◆ What is being asked
Go through the material underneath and show every line where the string "trailer" occurs.
-.-.-
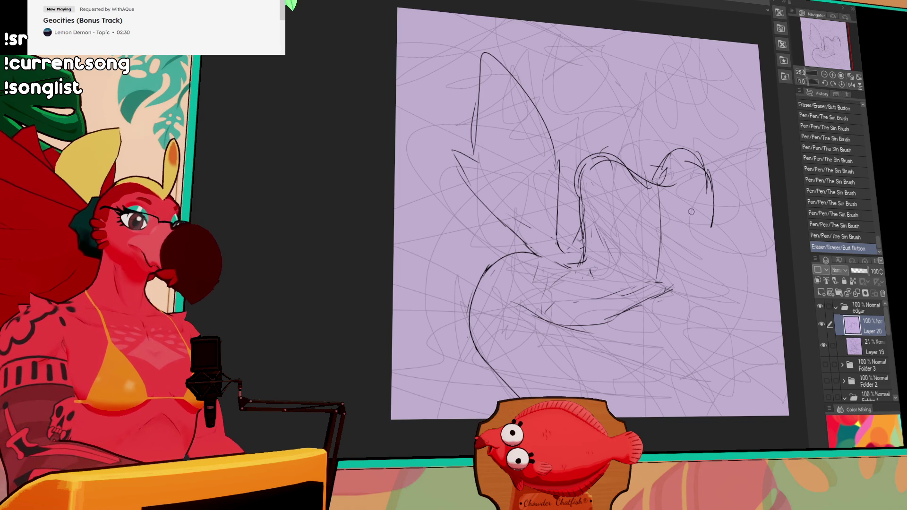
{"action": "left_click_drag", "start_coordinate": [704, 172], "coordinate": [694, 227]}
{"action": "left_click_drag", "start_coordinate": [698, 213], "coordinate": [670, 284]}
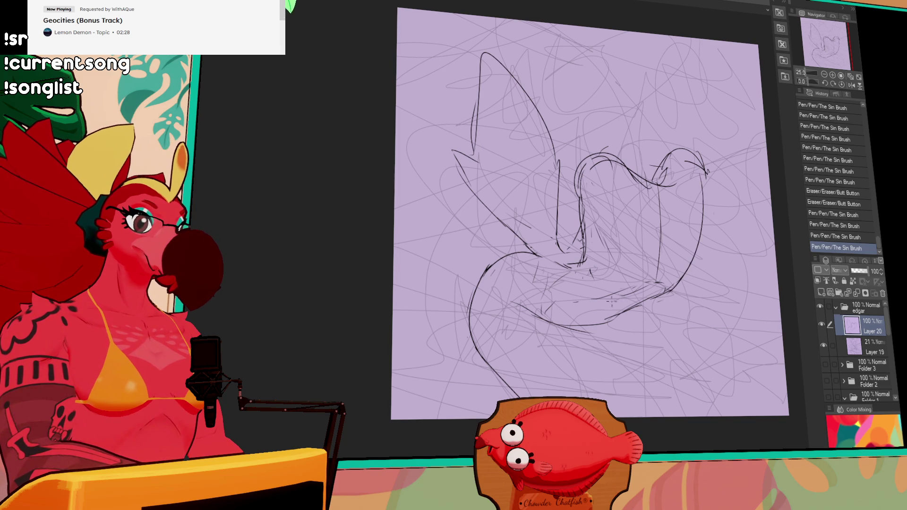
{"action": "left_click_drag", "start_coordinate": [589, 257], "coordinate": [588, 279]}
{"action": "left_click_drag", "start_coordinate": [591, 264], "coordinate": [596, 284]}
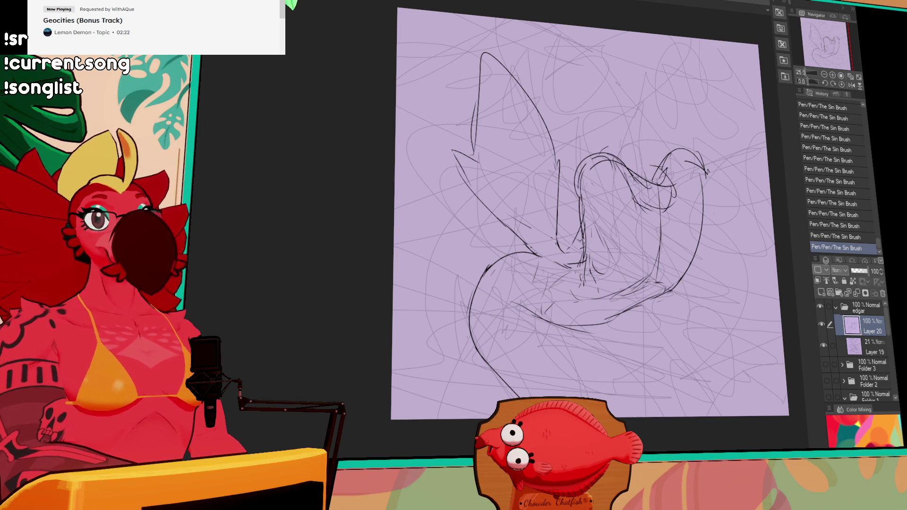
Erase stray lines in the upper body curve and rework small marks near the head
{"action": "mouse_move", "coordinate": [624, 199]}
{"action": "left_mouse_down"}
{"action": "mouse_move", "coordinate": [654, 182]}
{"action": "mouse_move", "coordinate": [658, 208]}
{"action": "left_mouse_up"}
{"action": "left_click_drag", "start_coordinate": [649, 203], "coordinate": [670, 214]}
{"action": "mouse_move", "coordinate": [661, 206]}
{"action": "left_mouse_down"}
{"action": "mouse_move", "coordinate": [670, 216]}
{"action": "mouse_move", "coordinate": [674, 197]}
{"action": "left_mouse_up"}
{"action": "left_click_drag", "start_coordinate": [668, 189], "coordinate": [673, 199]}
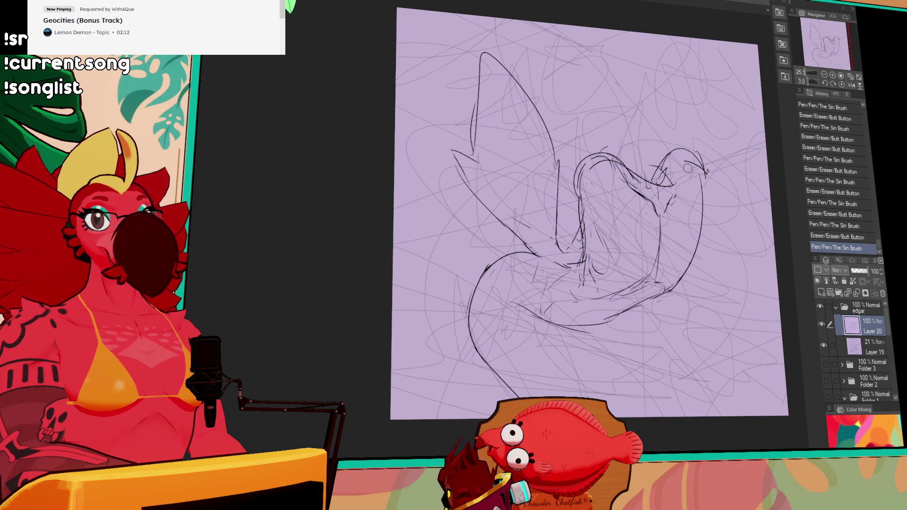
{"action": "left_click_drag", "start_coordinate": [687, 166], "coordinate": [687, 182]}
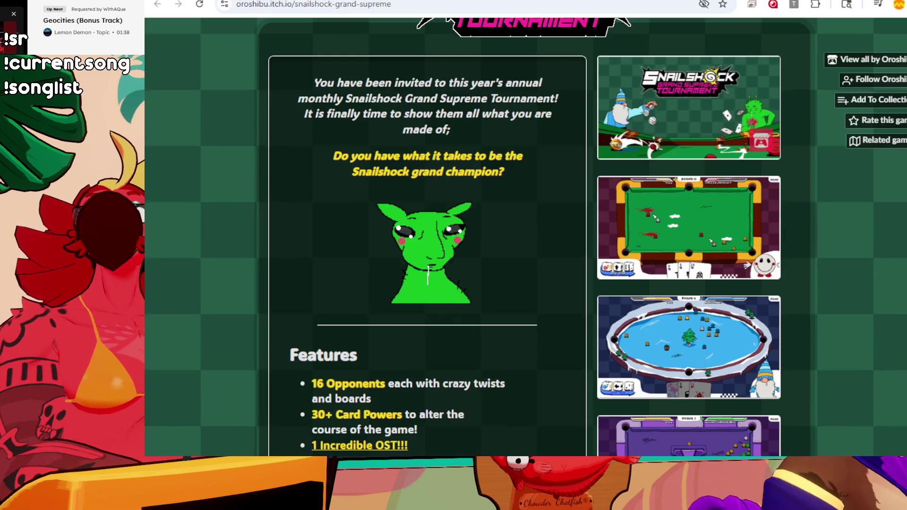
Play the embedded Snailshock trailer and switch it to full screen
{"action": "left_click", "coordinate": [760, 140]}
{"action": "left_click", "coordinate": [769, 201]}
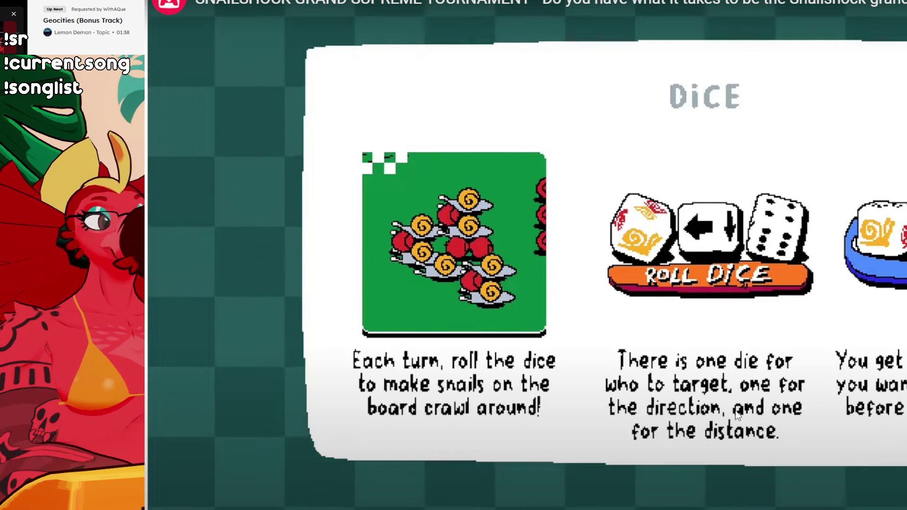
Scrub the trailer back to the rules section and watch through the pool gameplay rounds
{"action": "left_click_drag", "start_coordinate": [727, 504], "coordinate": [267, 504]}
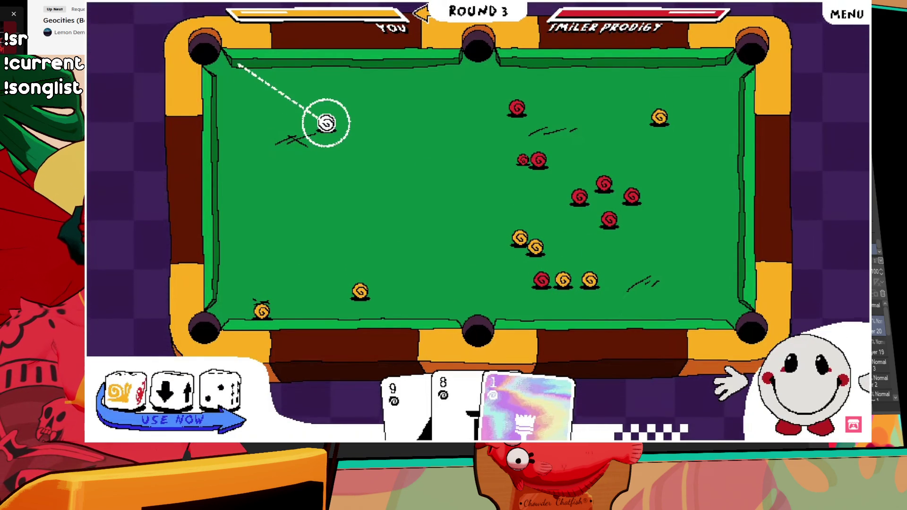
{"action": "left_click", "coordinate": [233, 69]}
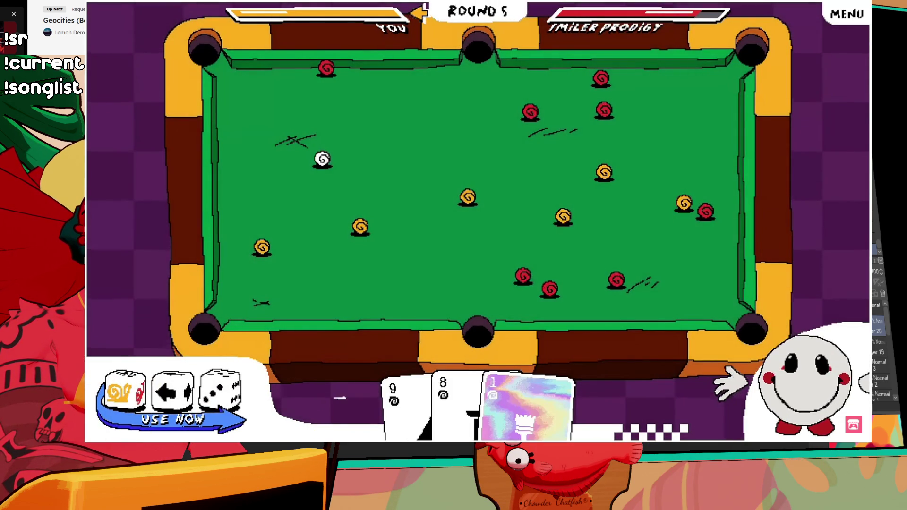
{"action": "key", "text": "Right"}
-.-.-
◆ Written reply
Play the embedded Snailshock trailer and switch it to full screen
Scrub the trailer back to the rules section and watch through the pool gameplay rounds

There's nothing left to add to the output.